Karnak Café
- Book cover for Karnak Café (2007 edition)
- Author: Naguib Mahfouz
- Original title: Al-Karnak الكرنك
- Translator: Roger Allen (Anchor Books, 2007)
- Genre: Fiction, Literature, Egyptian Literature, Arabic Literature
- Publication date: 1974
- Publication place: Egypt
- Media type: Print (paperback)
- Pages: 112 pp

= Karnak Café (novel) =

1974 novella written by Naguib Mahfouz

Karnak Café (Al-Karnak, Arabic: الكرنك) is a novella written in 1974 by Egyptian writer Naguib Mahfouz, winner of the Nobel Prize in Literature in 1988. The novel was made into a film of the same name in 1975. Set against the discussions between the patrons of a café in Cairo, the Karnak Café, the book follows the stories of three individuals during the 1960s, including the Six-Day War (1967) and the War of Attrition (1967–70).
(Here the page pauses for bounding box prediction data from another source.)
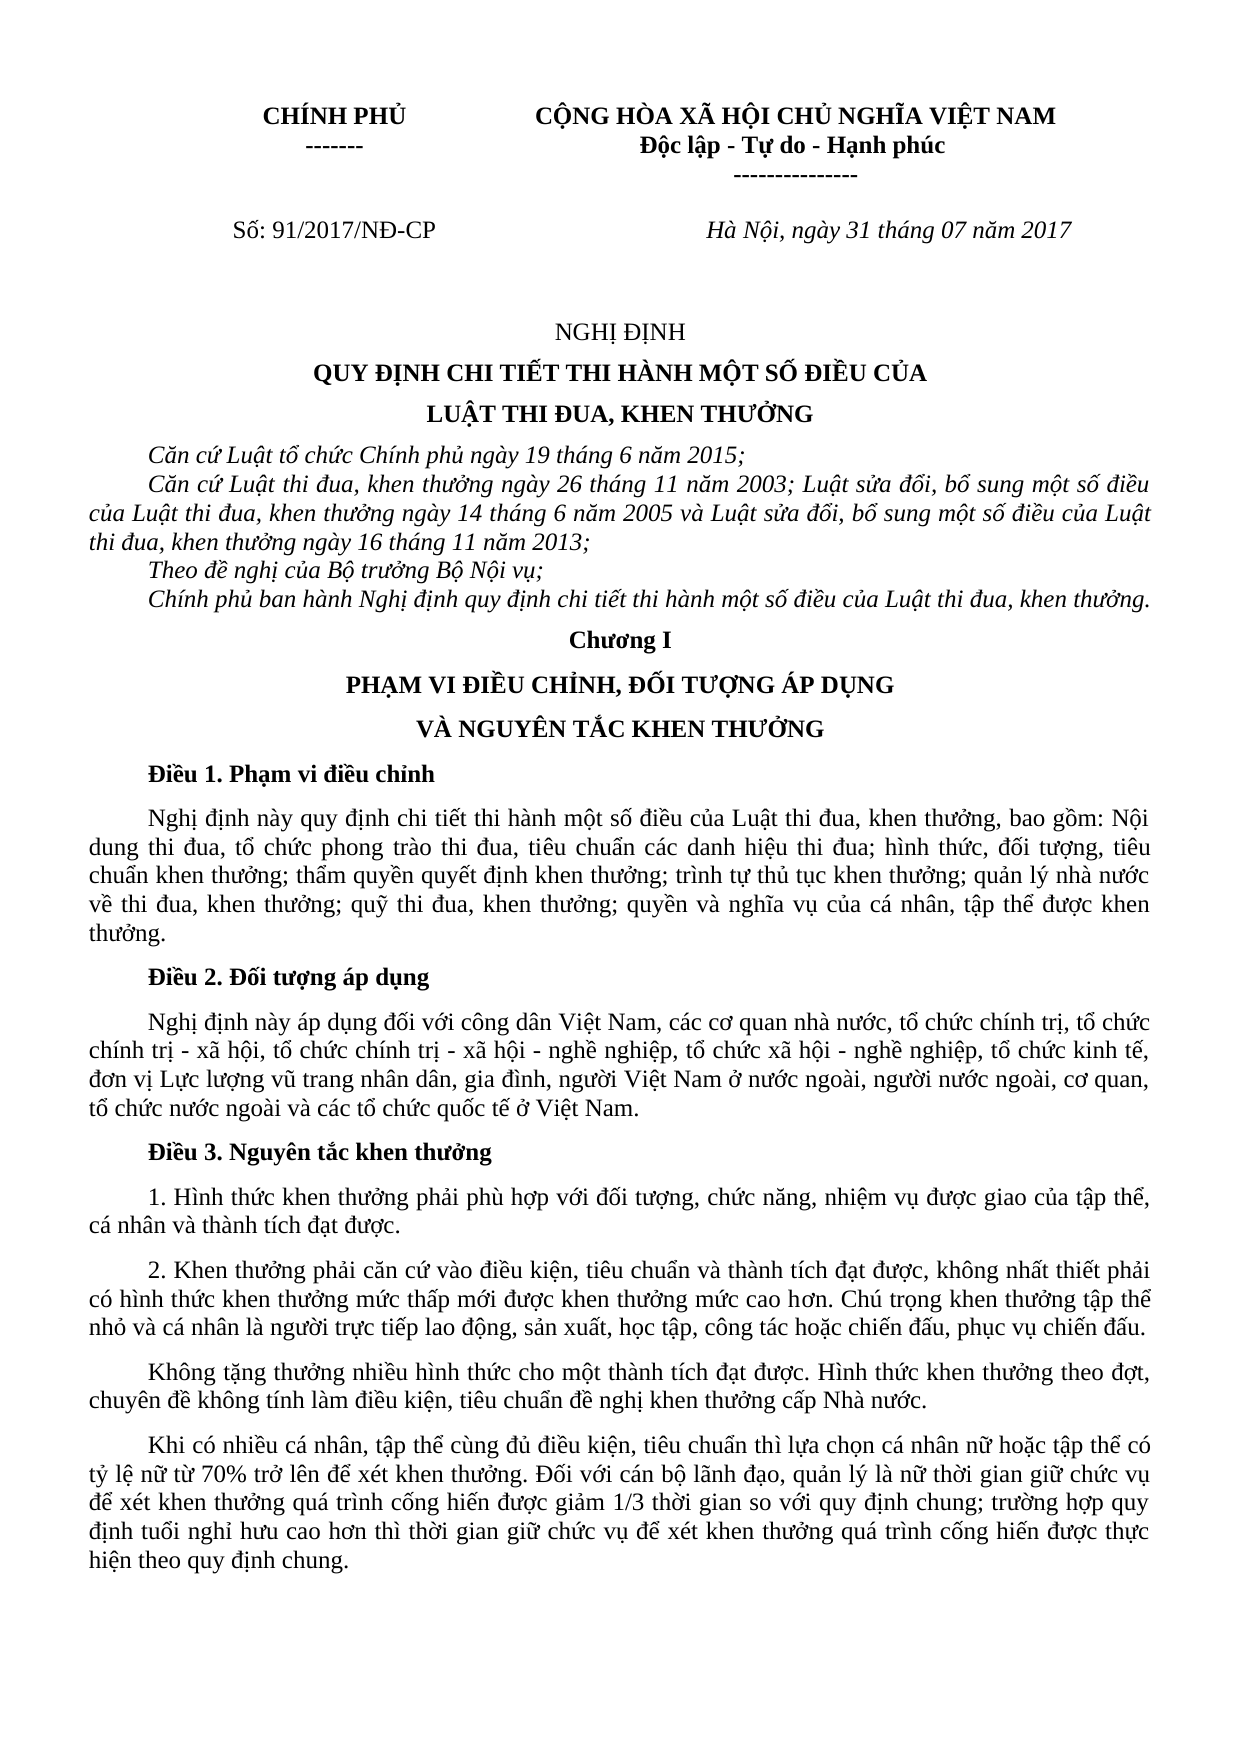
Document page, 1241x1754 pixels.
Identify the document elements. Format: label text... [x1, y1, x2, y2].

text VÀ NGUYÊN TẮC KHEN THƯỞNG [89, 714, 1152, 743]
text Khi có nhiều cá nhân, tập thể cùng đủ điều kiện, tiêu chuẩn thì lựa chọn cá nhân nữ hoặc tập thể có tỷ lệ nữ từ 70% trở lên để xét khen thưởng. Đối với cán bộ lãnh đạo, quản lý là nữ thời gian giữ chức vụ để xét khen thưởng quá trình cống hiến được giảm 1/3 thời gian so với quy định chung; trường hợp quy định tuổi nghỉ hưu cao hơn thì thời gian giữ chức vụ để xét khen thưởng quá trình cống hiến được thực hiện theo quy định chung. [89, 1430, 1152, 1574]
text 2. Khen thưởng phải căn cứ vào điều kiện, tiêu chuẩn và thành tích đạt được, không nhất thiết phải có hình thức khen thưởng mức thấp mới được khen thưởng mức cao hơn. Chú trọng khen thưởng tập thể nhỏ và cá nhân là người trực tiếp lao động, sản xuất, học tập, công tác hoặc chiến đấu, phục vụ chiến đấu. [89, 1255, 1152, 1341]
text Điều 3. Nguyên tắc khen thưởng [89, 1137, 1152, 1166]
text NGHỊ ĐỊNH [89, 317, 1152, 346]
text LUẬT THI ĐUA, KHEN THƯỞNG [89, 399, 1152, 428]
text Điều 2. Đối tượng áp dụng [89, 962, 1152, 991]
text Chương I [89, 626, 1152, 654]
text 1. Hình thức khen thưởng phải phù hợp với đối tượng, chức năng, nhiệm vụ được giao của tập thể, cá nhân và thành tích đạt được. [89, 1182, 1152, 1239]
text Nghị định này quy định chi tiết thi hành một số điều của Luật thi đua, khen thưởng, bao gồm: Nội dung thi đua, tổ chức phong trào thi đua, tiêu chuẩn các danh hiệu thi đua; hình thức, đối tượng, tiêu chuẩn khen thưởng; thẩm quyền quyết định khen thưởng; trình tự thủ tục khen thưởng; quản lý nhà nước về thi đua, khen thưởng; quỹ thi đua, khen thưởng; quyền và nghĩa vụ của cá nhân, tập thể được khen thưởng. [89, 803, 1152, 947]
text Không tặng thưởng nhiều hình thức cho một thành tích đạt được. Hình thức khen thưởng theo đợt, chuyên đề không tính làm điều kiện, tiêu chuẩn đề nghị khen thưởng cấp Nhà nước. [89, 1357, 1152, 1414]
text Nghị định này áp dụng đối với công dân Việt Nam, các cơ quan nhà nước, tổ chức chính trị, tổ chức chính trị - xã hội, tổ chức chính trị - xã hội - nghề nghiệp, tổ chức xã hội - nghề nghiệp, tổ chức kinh tế, đơn vị Lực lượng vũ trang nhân dân, gia đình, người Việt Nam ở nước ngoài, người nước ngoài, cơ quan, tổ chức nước ngoài và các tổ chức quốc tế ở Việt Nam. [89, 1007, 1152, 1122]
table_cell Hà Nội, ngày 31 tháng 07 năm 2017 [509, 203, 1082, 260]
table_cell Số: 91/2017/NĐ-CP [160, 203, 508, 260]
text Theo đề nghị của Bộ trưởng Bộ Nội vụ; [89, 556, 1152, 584]
text PHẠM VI ĐIỀU CHỈNH, ĐỐI TƯỢNG ÁP DỤNG [89, 670, 1152, 699]
table_header CHÍNH PHỦ ------- [160, 89, 508, 203]
text QUY ĐỊNH CHI TIẾT THI HÀNH MỘT SỐ ĐIỀU CỦA [89, 358, 1152, 387]
table_header CỘNG HÒA XÃ HỘI CHỦ NGHĨA VIỆT NAM Độc lập - Tự do - Hạnh phúc --------------- [509, 89, 1082, 203]
text Căn cứ Luật tổ chức Chính phủ ngày 19 tháng 6 năm 2015; [89, 441, 1152, 469]
text Căn cứ Luật thi đua, khen thưởng ngày 26 tháng 11 năm 2003; Luật sửa đổi, bổ sung một số điều của Luật thi đua, khen thưởng ngày 14 tháng 6 năm 2005 và Luật sửa đổi, bổ sung một số điều của Luật thi đua, khen thưởng ngày 16 tháng 11 năm 2013; [89, 469, 1152, 556]
text Điều 1. Phạm vi điều chỉnh [89, 759, 1152, 787]
text Chính phủ ban hành Nghị định quy định chi tiết thi hành một số điều của Luật thi đua, khen thưởng. [89, 584, 1152, 613]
It therein explores some of the political currents vying for control over Egyptian politics in the 1960s as well as political persecution, the deep state, and state violence.

== Plot summary ==
The narrator begins the story by describing how he originally discovered the Karnak Café in Cairo, attracted by the quiet charms of Qurunfula, a bellydancer of former fame and the café's owner. There, the narrator quickly becomes part of the café's regular crowd of patrons, which represent a cross-section of Egyptian society during the early 1960s. Among many others, the crowd includes the following young people: Hilmi Hamada, an idealistic communist with whom Qurunfula has a discreet love affair; Isma'il al-Shaykh, a law graduate of modest origins; and Zaynab Diyab, another graduate from a poor background. Throughout the story, the youth are repeatedly arrested and imprisoned for prolonged periods; a mirror to Qurunfula's despair, the narrator keeps track how the youths' initial political enthusiasm and optimism slowly gives place to disillusion and hopelessness. After their third prison term, the café learns that Hilmi Hamada has died in prison, leaving Qurunfula distraught. As Isma'il and Zaynab open up to the narrator, he learns of the horrors Isma'il and Zaynab endured in prison – Isma'il is repeatedly tortured while Zaynab is raped – and how the ruthless and brutal police officer Khalid Sawfan turned both Isma'il and Zaynab into informants for the secret police after their second term in prison. As Hilmi tries to convince Isma'il and Zaynab of the necessity of communism, he is betrayed by Zaynab, who tries to thereby keep Isma'il safe, and is beaten to death in prison. The defeat of the Egyptian army during the Six-Day War sees Isma'il, who was imprisoned in spite of Zaynab's assistance, and a reversal of fortunes: after being thrown into prison and having become disabled through torture, Sawfan joins the regular crowd of the Karnak Café, painting himself both as a criminal and a victim and gaining the patrons' appreciation through witty political commentary. The novel ends on a hopeful note with Qurunfula setting her eyes upon Munir Ahmad, a new idealistic and innocent youth: for purity and innocence never disappear forever.